"I am alive like you, and I am standing beside you. Close your eyes and look around, you will see me in front of you," reads the elegy on the grave of Lebanese poet Gibran Khalil Gibran. These words rang true Friday at a major three-day conference entitled, "Gibran in the 21st Century, Lebanon's Message to the World," at the Lebanese American University of Beirut.
The conference was a joint event organized by the Center for Lebanese Heritage at LAU, the Gibran National Committee and the George and Lisa Zakhem Kahlil Gibran Chair for Values and Peace.
Speakers came from around the world and included physicians, scholars, filmmakers, curators, lawyers and a former Lebanese minister -- diversity that spoke to a body of work that transcended language, culture, and socio-economic barriers, shaping the lives of many, even 100 years after he published "The Madman," his first book in English.
"The past is similar to the present," Gibran once wrote. Nidale al-Aymouni Daccache, an associate professor of Arabic Literature at LAU, said this maxim is proven by the fact that "Gibran is still with us today."
She illustrated Gibran's enduring relevance in the modern age by examining certain topics in his writing. "How can we blame innocent lambs when they are attacked by a hungry wolf?" Gibran had asked. "Does this sound familiar?" Daccache posited to the audience, who erupted in applause and approval.
She explained that Gibran had rejected laws or traditions that reinforced an ideal of brute masculinity at the expense of women, while the mentality of blaming women for gender-based violence inflicted upon them is still prevalent today.
Gibran commended women and believed they should be treated equally. "The face of my mother is the face of my nation," he wrote, summarizing his conviction to honor women.
Daccache then turned to Gibran's work regarding the Arabic language. "Language is the first manifestation of the power of imagination," Gibran said. According to Daccache, Gibran believed that Arabic could not be taught in schools until they became free of the sectarian system. Schools should rather be regulated by the government to ensure that Arabic is taught the same way.
While sectarianism in Lebanon has today become embedded in Lebanese state institutions, Gibran had criticized the phenomenon for separating people and sowing discord.
Tania Sammons, a curator, focused her lecture on Gibran and Mary Haskell, a confidante, editor and Gibran's love interest. "They were a powerful literary couple," Sammons said. She gave a historical review of their lives together, using excerpts from Haskell's diaries.
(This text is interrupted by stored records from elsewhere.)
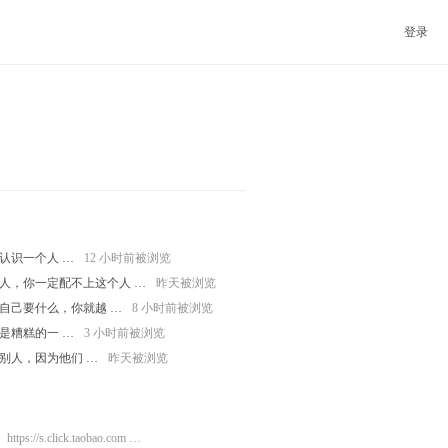
登录
认识一个人 …
12 小时前被浏览
人，你一定配不上这个人 …
昨天被浏览
自己要什么，你就越 …
8 小时前被浏览
是糟糕的一 …
3 小时前被浏览
别人，因为他们 …
昨天被浏览
https://s.click.taobao.com …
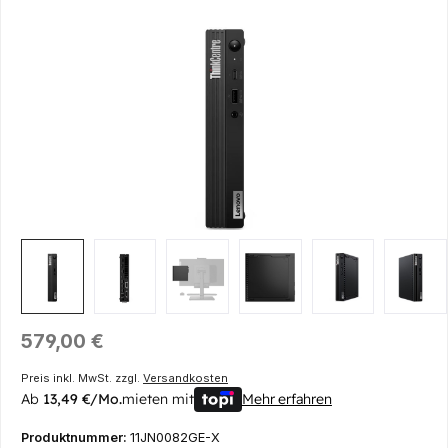
Bildergalerie überspringen
Regulärer Preis:
579,00 €
Preis inkl. MwSt. zzgl.
Versandkosten
Ab
13,49 €/Mo.
mieten mit
Mehr erfahren
Produktnummer:
11JN0082GE-X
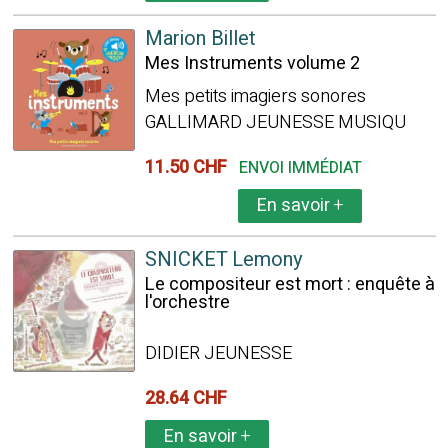
Marion Billet
Mes Instruments volume 2
Mes petits imagiers sonores
GALLIMARD JEUNESSE MUSIQU
11.50 CHF
ENVOI IMMÉDIAT
En savoir
+
SNICKET Lemony
Le compositeur est mort : enquête à
l'orchestre
DIDIER JEUNESSE
28.64 CHF
En savoir
+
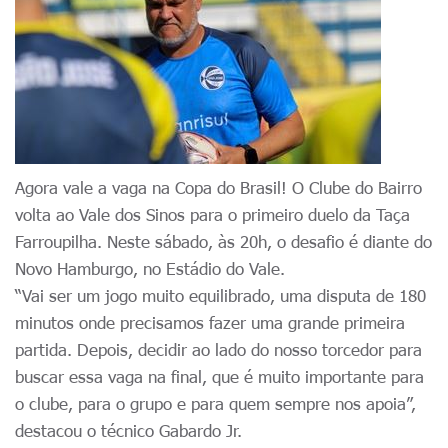
Agora vale a vaga na Copa do Brasil! O Clube do Bairro
volta ao Vale dos Sinos para o primeiro duelo da Taça
Farroupilha. Neste sábado, às 20h, o desafio é diante do
Novo Hamburgo, no Estádio do Vale.
“Vai ser um jogo muito equilibrado, uma disputa de 180
minutos onde precisamos fazer uma grande primeira
partida. Depois, decidir ao lado do nosso torcedor para
buscar essa vaga na final, que é muito importante para
o clube, para o grupo e para quem sempre nos apoia”,
destacou o técnico Gabardo Jr.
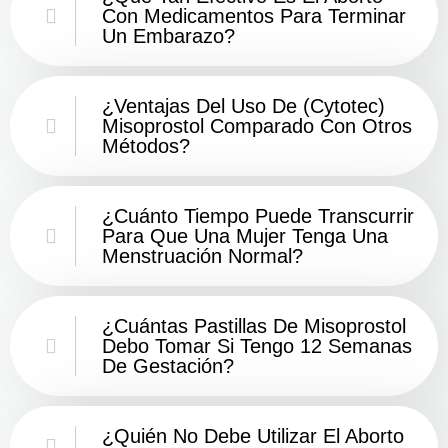
Con Medicamentos Para Terminar
Un Embarazo?
¿Ventajas Del Uso De (Cytotec)
Misoprostol Comparado Con Otros
Métodos?
¿Cuánto Tiempo Puede Transcurrir
Para Que Una Mujer Tenga Una
Menstruación Normal?
¿Cuántas Pastillas De Misoprostol
Debo Tomar Si Tengo 12 Semanas
De Gestación?
¿Quién No Debe Utilizar El Aborto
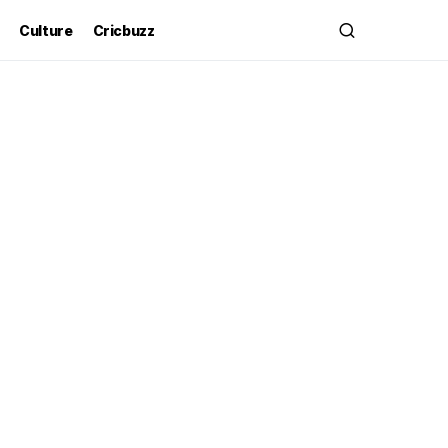
Culture
Cricbuzz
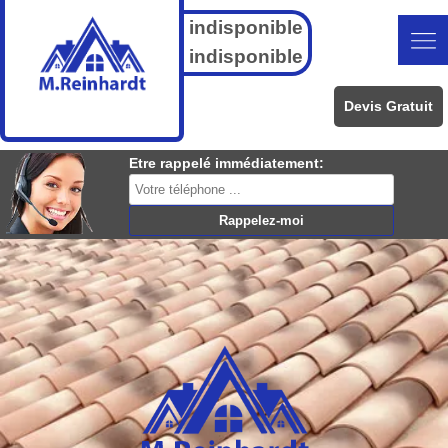
indisponible
indisponible
Devis Gratuit
Etre rappelé immédiatement:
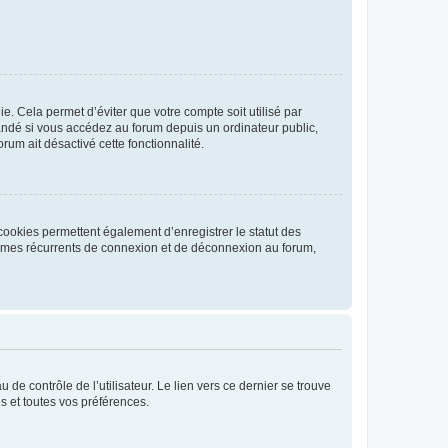
. Cela permet d’éviter que votre compte soit utilisé par
andé si vous accédez au forum depuis un ordinateur public,
rum ait désactivé cette fonctionnalité.
cookies permettent également d’enregistrer le statut des
blèmes récurrents de connexion et de déconnexion au forum,
de contrôle de l’utilisateur. Le lien vers ce dernier se trouve
s et toutes vos préférences.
After Gibran's death, Haskell donated the contents of his studio to his hometown in north Lebanon, Bsharri, and her belongings to a museum in her hometown of Savannah, Georgia. "Imagine if Haskell had destroyed the letters, or burned them to keep herself warm one night," Guita Hourani, the director of the Lebanese Emigration Research Center at Notre Dame University and the panel's moderator, mused. "Where would we be?" Sammons argued that without Haskell, Gibran wouldn't have become a worldwide legacy.
Francesco Medici, a scholar and researcher who translated the works of Gibran into Italian, took a different approach to the writer. He gathered documents such as a $25 check Gibran wrote to a friend and pictures with colleagues and acquaintances. The translator said society tends to forget that artists are human beings who lead average lives, with groceries to buy and bills to pay, choosing to remember them only by their work.
Medici showcased a letter written by Siegfried Sassoon, one of the leading English poets of WWI. "I had lunch with a little poet today, Khalil Gibran, and he drew me ... ," the letter said. He also exhibited a letter written by Gibran that talked about his new phone number and provided the official documentation to back up the claim.
Medici also shared an interesting story about the English spelling of Gibran's name. Gibran came to the United States three times, each time registering with a different spelling, as demonstrated in official documents shown to the audience.
The conference was the third international conference on Gibran, with the first two held in the U.S. However, there is still much to be discovered and said about the poet, a visionary and pioneer, even in modern times.